■ Goal of the exercise: Using the records below, transcribe word for word the stretch from the line that contains "Etikettstanze" through the line that contains "auf den eigentlichen", both end lines included, and nothing else.
** Opening Given records block **
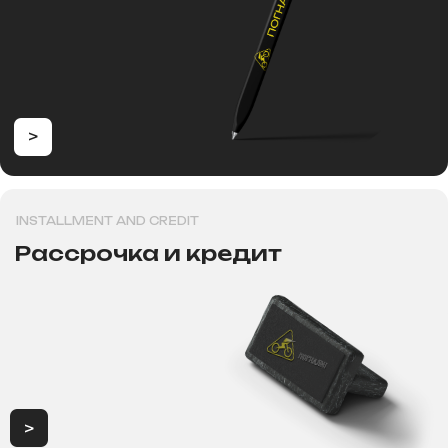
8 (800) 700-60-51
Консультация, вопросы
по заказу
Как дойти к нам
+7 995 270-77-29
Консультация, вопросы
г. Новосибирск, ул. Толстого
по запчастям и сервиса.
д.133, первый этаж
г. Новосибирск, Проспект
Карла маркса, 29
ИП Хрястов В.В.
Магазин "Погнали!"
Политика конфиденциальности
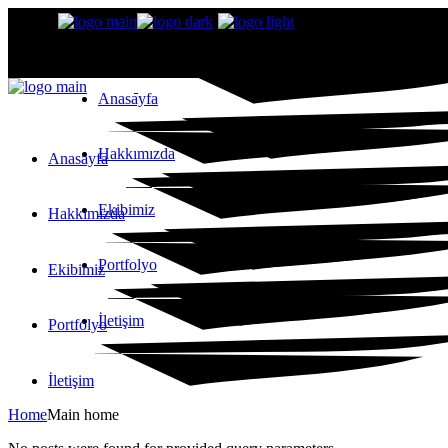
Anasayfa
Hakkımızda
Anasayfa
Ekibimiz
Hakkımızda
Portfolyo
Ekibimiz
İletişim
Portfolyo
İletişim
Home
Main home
** Closing Given records block **
** Opening Given records block **
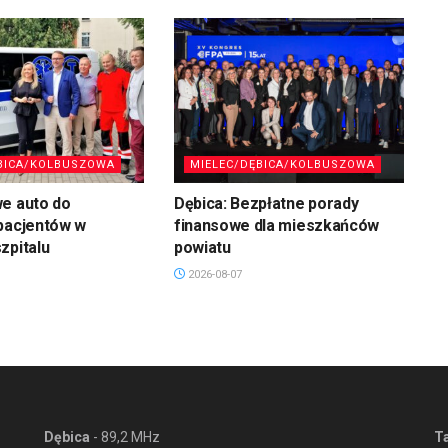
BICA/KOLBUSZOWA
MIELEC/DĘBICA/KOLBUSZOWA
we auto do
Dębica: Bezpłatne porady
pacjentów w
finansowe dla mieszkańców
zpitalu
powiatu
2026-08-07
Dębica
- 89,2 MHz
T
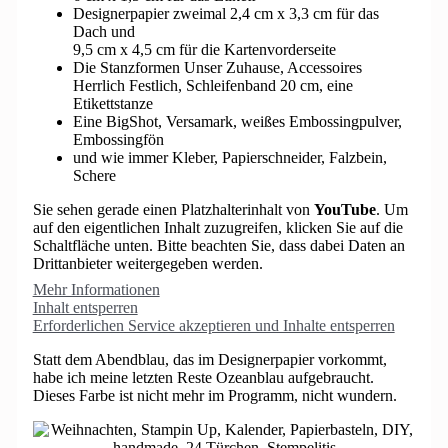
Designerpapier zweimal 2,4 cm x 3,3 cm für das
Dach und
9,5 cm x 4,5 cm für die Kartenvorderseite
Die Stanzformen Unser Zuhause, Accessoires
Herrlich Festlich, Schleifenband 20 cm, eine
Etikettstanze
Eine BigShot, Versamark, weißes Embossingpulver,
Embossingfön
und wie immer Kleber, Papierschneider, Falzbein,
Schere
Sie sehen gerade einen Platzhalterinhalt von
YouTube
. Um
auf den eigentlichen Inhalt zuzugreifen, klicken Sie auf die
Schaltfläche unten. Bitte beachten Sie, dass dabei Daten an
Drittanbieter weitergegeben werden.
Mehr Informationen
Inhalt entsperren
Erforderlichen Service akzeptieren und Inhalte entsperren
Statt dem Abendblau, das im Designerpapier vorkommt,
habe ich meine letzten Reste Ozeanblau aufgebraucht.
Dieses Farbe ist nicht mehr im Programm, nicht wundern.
** Closing Given records block **
** Opening Given records block **
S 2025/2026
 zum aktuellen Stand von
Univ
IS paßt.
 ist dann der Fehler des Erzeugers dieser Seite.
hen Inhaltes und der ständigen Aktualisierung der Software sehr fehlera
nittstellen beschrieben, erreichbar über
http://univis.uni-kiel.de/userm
** Closing Given records block **
■ Reply to the task:
Etikettstanze
Eine BigShot, Versamark, weißes Embossingpulver,
Embossingfön
und wie immer Kleber, Papierschneider, Falzbein,
Schere
Sie sehen gerade einen Platzhalterinhalt von
YouTube
. Um
auf den eigentlichen Inhalt zuzugreifen, klicken Sie auf die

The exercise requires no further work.